Non vorremmo prendercela con le stelle

Sono convinto che anche qualche madamina abbia letto “I promessi sposi”, quella sorta di telenovela scritta da un milanese qualche secolo fa; ebbene, allora si ricorderebbe di un personaggio, un certo don Ferrante, che per aver ostinatamente negato il contagio della peste di Milano ne morì “come un eroe del Metastasio, prendendosela con le stelle”.

Dico questo poiché, comportandosi come Don Ferrante, tanti assertori della Grande Opera Strategica negano l’esistenza di un documento da loro stessi stilato che in definitiva è una sentenza di condanna a morte (o a malattia) per circa un 10/15percento di alcune categorie sociali (vecchi e bambini). È vero, se ne parla poco, ma è una legge del marketing: bisogna esaltare i vantaggi e nascondere gli svantaggi.

D’altra parte è comunque consolatorio e commovente verificare come i promotori della Grande Opera si prodighino in un grande slancio di umanità e di altruismo per salvaguardare l’habitat della Zerynthia Polyxena, una far falla di grande valore strategico. Pare che prediliga i cantieri e vada matta per i gas lacrimogeni. “È una specie protetta”, sostengono, “noi badiamo alla salute dell'habitat”. Considerato dunque che, in quanto non lepidotteri, noi valsusini non costituiamo una specie protetta neppure dall’Unesco, siamo giustamente soggetti a selezioni più o meno naturali e, siccome il progresso esige le sue vittime, più che all’etica è indispensabile guardare al pragmatismo.

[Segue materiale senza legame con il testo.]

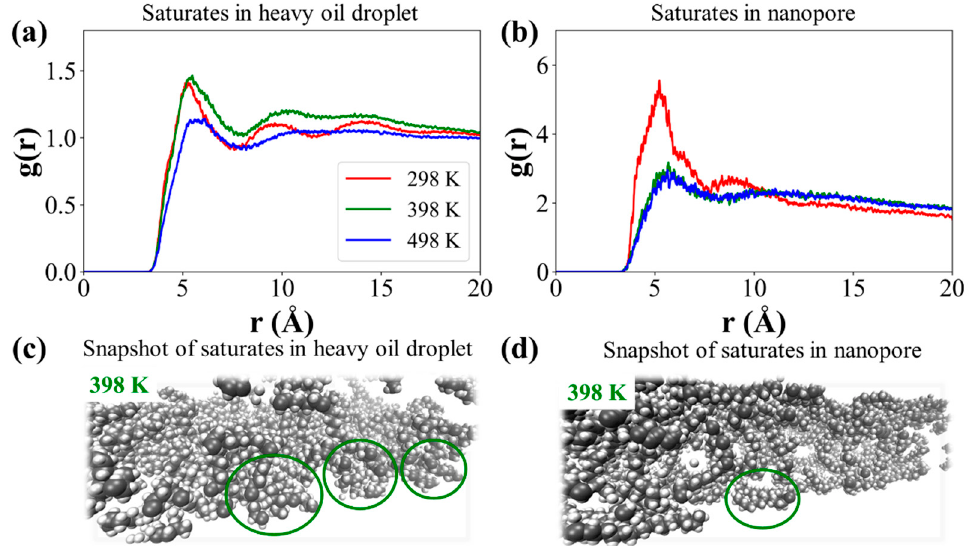
Figure 7. RDFs of saturate molecule pairs in ( a ) heavy oil droplet and ( b ) nanopore at 298 K, 398 K, and 498 K, respectively; the snapshots of saturate molecules in ( c ) heavy oil droplet and ( d ) nanopore at 398 K.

Le vittime sacrificali sono necessarie, se non indispensabili, dicono tutti quelli che non stanno in Val di Susa. Nessuno, però, sa chi sia il giudice che deve decidere chi deve rappresentare l’offerta sacrificale nei confronti dell’opera strategica, in fondo è una grande responsabilità: non possiamo mica salvare tutti gli habitat che ci capitano tra i piedi, insomma; allora noi ci sentiamo in diritto di avanzare qualche perplessità sui criteri di scelta, se non altro per non dover morire come Don Ferrante, prendendocela con le stelle.